The N-terminal Ca2+-independent calmodulin-binding site on the inositol 1,4,5-trisphosphate receptor is responsible for calmodulin inhibition, even though this inhibition requires Ca2+.

Calmodulin (CaM) is a ubiquitous Ca(2+)-sensor protein that plays an important role in regulating a large number of Ca(2+) channels, including the inositol 1,4,5-trisphosphate receptor (IP(3)R). CaM binds to the IP(3)R at Ca(2+)-dependent as well as at Ca(2+)-independent interaction sites. In this study, we have investigated the Ca(2+)-independent CaM-binding site for its role in the regulation of the Ca(2+)-dependent bell-shaped activation curve of the IP(3)R. Suramin, a polysulfonated napthylurea, displaced CaM in both the presence and the absence of Ca(2+). Suramin competed with CaM for binding to different peptides representing the previously identified CaM-binding sites on IP(3)R1. By interacting with the N-terminal Ca(2+)-independent CaM-binding site, suramin mimicked the functional effect of CaM and induced an allosteric but competitive inhibition of IP(3) binding. Therefore, suramin also potently inhibited IP(3)-induced Ca(2+) release (IICR) from permeabilized cells predominantly expressing IP(3)R1 (L15 fibroblasts) or IP(3)R3 (Lvec fibroblasts), even though the IP(3)R3 does not contain Ca(2+)-dependent CaM-binding sites.
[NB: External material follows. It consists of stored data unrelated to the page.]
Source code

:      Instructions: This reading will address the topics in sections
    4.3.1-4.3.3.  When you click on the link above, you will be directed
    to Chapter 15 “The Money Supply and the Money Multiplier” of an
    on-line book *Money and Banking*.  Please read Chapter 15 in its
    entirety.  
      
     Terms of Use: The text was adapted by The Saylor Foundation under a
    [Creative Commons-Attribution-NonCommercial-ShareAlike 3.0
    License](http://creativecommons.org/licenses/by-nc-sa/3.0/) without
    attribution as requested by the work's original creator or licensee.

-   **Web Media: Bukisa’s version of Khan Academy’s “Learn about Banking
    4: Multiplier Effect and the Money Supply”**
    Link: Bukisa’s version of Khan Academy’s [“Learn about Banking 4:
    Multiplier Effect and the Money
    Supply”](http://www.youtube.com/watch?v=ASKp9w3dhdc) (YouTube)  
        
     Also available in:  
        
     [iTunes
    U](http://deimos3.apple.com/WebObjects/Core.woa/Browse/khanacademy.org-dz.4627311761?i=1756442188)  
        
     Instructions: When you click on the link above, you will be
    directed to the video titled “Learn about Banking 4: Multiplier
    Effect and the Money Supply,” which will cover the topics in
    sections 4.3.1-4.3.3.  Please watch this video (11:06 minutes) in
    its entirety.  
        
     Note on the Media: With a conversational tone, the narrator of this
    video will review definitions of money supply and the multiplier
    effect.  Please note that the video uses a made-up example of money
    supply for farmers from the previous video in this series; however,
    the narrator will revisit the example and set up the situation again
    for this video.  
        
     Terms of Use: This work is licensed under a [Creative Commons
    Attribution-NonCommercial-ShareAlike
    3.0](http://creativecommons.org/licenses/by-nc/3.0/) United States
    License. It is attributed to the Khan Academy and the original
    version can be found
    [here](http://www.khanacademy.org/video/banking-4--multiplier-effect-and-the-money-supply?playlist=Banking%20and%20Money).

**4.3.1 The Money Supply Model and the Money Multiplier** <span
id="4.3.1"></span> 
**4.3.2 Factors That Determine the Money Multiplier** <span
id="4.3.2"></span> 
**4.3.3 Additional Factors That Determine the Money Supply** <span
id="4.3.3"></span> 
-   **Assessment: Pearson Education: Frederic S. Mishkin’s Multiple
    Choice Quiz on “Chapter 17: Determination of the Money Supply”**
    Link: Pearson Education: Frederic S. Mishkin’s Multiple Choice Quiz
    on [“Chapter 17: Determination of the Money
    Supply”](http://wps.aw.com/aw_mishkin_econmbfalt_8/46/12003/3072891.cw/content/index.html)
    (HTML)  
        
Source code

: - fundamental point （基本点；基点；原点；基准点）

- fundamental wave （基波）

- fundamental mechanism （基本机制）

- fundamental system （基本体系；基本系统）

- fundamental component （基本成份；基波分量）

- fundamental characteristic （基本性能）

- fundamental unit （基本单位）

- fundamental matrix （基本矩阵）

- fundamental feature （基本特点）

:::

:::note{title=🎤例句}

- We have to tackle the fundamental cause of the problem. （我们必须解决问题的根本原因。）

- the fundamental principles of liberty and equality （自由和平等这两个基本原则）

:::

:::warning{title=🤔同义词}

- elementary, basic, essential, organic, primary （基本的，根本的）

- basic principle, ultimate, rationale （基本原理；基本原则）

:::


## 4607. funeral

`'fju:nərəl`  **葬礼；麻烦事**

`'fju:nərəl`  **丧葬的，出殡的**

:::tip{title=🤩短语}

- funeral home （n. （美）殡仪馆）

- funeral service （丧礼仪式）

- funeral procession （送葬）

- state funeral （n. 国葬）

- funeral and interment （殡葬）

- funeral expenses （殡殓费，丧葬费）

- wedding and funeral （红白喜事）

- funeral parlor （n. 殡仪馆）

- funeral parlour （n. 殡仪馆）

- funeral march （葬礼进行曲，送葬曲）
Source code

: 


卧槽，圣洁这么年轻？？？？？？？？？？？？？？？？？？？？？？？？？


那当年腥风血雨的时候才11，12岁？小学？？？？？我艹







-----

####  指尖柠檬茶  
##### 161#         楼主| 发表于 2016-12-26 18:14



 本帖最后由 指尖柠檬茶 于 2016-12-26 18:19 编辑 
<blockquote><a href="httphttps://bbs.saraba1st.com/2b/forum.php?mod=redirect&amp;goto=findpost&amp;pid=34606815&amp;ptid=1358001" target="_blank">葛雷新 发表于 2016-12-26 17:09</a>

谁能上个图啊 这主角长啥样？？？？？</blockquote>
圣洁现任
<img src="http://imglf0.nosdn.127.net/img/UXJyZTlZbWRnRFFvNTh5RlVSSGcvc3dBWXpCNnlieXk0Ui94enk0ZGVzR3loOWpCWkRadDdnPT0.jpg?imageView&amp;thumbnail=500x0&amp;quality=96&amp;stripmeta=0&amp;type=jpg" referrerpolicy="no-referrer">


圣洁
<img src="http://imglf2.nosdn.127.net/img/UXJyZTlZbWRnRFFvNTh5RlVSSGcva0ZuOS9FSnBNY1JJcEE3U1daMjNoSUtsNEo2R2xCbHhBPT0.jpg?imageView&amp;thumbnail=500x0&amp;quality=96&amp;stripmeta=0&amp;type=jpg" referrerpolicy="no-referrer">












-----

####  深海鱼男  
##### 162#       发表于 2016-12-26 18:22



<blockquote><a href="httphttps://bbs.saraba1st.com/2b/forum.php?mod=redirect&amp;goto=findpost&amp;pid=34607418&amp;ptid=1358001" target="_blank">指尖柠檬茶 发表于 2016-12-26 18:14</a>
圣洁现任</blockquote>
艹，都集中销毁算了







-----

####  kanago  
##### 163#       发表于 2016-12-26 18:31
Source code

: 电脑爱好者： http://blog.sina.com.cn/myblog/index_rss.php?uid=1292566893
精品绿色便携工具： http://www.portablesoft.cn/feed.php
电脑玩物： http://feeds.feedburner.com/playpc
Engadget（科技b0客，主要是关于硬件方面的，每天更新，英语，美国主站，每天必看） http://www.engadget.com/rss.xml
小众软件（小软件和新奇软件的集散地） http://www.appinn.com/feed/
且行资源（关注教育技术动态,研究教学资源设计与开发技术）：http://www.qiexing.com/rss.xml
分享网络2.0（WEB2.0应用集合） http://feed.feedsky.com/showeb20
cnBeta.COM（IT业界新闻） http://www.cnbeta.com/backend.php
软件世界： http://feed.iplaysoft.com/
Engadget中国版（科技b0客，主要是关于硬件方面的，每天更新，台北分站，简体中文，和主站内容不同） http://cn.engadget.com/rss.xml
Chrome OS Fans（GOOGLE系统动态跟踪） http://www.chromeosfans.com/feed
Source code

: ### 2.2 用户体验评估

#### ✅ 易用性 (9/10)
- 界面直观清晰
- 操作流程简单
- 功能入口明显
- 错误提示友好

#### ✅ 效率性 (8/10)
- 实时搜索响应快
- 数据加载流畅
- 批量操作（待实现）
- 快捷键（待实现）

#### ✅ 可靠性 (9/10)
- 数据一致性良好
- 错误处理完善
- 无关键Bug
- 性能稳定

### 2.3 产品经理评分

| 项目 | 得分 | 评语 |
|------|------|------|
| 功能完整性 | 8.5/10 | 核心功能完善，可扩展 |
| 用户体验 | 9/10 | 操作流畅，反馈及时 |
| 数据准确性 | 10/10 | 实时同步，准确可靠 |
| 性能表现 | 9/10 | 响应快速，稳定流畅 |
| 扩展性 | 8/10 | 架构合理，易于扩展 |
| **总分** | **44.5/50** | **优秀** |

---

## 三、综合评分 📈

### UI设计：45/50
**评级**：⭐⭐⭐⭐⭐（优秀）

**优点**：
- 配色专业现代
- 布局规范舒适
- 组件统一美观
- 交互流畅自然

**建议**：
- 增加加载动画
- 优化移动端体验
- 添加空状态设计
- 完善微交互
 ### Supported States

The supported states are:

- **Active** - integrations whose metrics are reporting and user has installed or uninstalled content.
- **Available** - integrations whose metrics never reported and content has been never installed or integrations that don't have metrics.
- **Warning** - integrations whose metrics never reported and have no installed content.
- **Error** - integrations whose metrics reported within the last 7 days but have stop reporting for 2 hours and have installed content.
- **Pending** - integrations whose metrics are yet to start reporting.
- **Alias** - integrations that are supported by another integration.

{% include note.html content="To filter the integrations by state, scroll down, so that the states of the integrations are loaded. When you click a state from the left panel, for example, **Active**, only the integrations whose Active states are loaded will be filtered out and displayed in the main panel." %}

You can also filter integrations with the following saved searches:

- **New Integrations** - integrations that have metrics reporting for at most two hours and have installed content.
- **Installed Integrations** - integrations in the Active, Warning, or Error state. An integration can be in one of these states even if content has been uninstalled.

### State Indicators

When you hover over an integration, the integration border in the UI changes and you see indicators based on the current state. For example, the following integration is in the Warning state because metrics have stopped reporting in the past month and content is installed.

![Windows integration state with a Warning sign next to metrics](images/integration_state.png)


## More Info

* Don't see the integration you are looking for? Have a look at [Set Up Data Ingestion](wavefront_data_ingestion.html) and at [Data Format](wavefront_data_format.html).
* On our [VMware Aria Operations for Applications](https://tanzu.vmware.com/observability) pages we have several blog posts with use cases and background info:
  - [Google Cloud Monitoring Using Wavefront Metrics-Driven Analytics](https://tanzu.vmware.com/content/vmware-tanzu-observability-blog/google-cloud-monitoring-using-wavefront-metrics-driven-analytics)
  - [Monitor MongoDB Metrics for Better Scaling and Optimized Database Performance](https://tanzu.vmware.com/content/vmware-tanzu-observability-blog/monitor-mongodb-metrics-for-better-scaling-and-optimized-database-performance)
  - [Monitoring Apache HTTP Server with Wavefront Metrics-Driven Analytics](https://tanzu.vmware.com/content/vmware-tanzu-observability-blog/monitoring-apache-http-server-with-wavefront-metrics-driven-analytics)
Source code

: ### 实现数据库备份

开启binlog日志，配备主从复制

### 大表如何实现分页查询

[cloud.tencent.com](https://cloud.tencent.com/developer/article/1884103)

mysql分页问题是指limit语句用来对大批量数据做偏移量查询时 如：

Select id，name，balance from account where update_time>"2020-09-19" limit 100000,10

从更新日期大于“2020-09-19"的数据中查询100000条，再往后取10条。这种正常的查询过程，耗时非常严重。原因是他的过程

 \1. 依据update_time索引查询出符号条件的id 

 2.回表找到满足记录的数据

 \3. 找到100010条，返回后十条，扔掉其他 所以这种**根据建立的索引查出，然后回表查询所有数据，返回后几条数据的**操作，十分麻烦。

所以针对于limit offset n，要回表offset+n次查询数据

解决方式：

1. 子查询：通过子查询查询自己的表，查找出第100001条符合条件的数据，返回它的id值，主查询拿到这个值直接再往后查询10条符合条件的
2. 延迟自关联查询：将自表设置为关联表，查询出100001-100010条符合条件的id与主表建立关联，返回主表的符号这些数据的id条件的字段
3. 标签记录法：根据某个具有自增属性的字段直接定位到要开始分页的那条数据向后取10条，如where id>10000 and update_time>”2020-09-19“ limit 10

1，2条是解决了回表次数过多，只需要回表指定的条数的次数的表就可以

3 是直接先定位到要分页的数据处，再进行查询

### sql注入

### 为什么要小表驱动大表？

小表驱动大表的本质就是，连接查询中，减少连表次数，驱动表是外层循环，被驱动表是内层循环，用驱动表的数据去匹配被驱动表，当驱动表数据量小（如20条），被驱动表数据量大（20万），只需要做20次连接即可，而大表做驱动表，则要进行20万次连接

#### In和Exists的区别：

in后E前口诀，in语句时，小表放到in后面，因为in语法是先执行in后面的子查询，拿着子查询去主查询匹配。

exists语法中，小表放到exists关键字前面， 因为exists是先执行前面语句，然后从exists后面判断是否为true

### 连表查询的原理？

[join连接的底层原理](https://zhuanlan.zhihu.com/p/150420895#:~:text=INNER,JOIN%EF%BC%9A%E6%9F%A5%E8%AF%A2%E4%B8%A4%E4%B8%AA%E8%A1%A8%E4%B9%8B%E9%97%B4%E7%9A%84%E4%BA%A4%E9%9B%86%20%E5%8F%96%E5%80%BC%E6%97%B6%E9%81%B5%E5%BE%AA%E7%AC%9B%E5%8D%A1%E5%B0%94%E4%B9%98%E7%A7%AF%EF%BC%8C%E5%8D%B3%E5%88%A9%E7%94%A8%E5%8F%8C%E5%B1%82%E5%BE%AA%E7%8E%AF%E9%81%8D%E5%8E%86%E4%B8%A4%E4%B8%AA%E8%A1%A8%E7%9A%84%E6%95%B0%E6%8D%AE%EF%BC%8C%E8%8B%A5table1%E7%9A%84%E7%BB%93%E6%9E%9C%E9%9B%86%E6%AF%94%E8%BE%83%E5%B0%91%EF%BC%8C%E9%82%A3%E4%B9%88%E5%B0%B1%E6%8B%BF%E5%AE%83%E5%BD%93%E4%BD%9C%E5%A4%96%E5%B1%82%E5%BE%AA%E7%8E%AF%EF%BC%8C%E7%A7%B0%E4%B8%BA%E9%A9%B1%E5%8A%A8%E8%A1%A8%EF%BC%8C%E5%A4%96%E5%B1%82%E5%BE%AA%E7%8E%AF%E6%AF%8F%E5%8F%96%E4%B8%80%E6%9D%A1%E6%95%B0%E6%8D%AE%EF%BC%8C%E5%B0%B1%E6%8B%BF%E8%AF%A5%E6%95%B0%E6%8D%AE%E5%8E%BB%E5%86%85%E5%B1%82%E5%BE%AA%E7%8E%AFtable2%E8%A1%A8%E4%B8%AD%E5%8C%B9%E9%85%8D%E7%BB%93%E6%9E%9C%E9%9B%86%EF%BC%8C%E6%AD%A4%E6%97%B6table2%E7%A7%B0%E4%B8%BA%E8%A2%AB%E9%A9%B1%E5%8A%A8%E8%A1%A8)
Furthermore, we have found that CaM(1234), a CaM mutated in its four EF hands, inhibited IICR in a Ca(2+)-dependent way with the same potency as CaM. We conclude that CaM inhibits IICR via the N-terminal binding site. The inhibition requires Ca(2+) but CaM itself is not the Ca(2+) sensor for the inhibition of the IP(3)R.